God, who knows all because it is He who created all, and Who, if He were to withdraw from existence, by His departure would cause all to cease to exist,
knows which fertilized egg will implant.Yes, through the misuse of the gift of free will we humans can and do seek to prevent implantation from occurring, but that can never beget anything good.
Let us consider and ponder that in the natural order of all that is sustained in existence by God,that through His marvelous design and His providential workings, we were conceived,born, and baptized, and now live as His adopted sons and daughters, who unfortunately are not always obedient to His commands.

John Nolan said...

Gob, the ancients, Isaias included, believed that a child was conceived in the womb. That a virgin might conceive would indeed strain credulity, but that is beside the point.

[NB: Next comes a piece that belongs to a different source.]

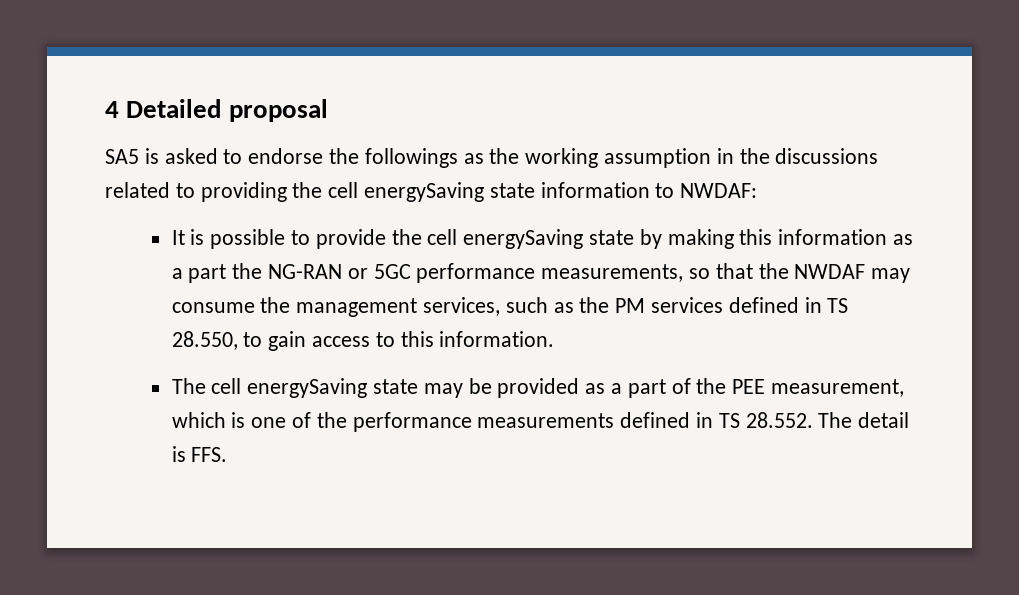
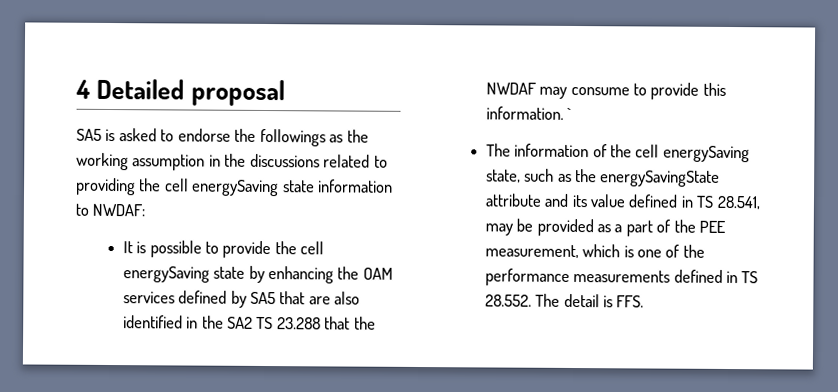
[667,229,914,249] [171,263,711,283] making this information as a part the NG-RAN or 5GC performance measurements, so -> [267,266,393,284] [122,290,361,308] [122,315,321,330] enhancing the OAM services defined by SA5 that are also identified in the SA2 TS 23.288
[260,297,849,317] [171,331,555,351] [171,378,419,398] the management services, such as the PM services defined in TS 28.550, to gain access to this information. // The cell energySaving state -> [632,82,726,100] [485,106,572,120] [485,143,750,163] [485,168,721,187] [484,193,761,210] to provide this information. ` // The information of the cell energySaving state, such as the energySavingState attribute and its value defined in TS 28.541,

By the way, I am using the Douay-Rheims ed. Challoner translation of the Vulgate, hence Isaias, Elias, Jeremias and so on. Before the 1960s only Protestants used Isaiah, Elijah, Jeremiah. Surely you are old enough to remember this.

You're going to have to get up very early in the morning if you want to wrong-foot me. But keep trying - you can console yourself with the thought that by being corrected, you are learning something.

gob said...

Perhaps I'll learn something about ancient names and you'll learn something about biology.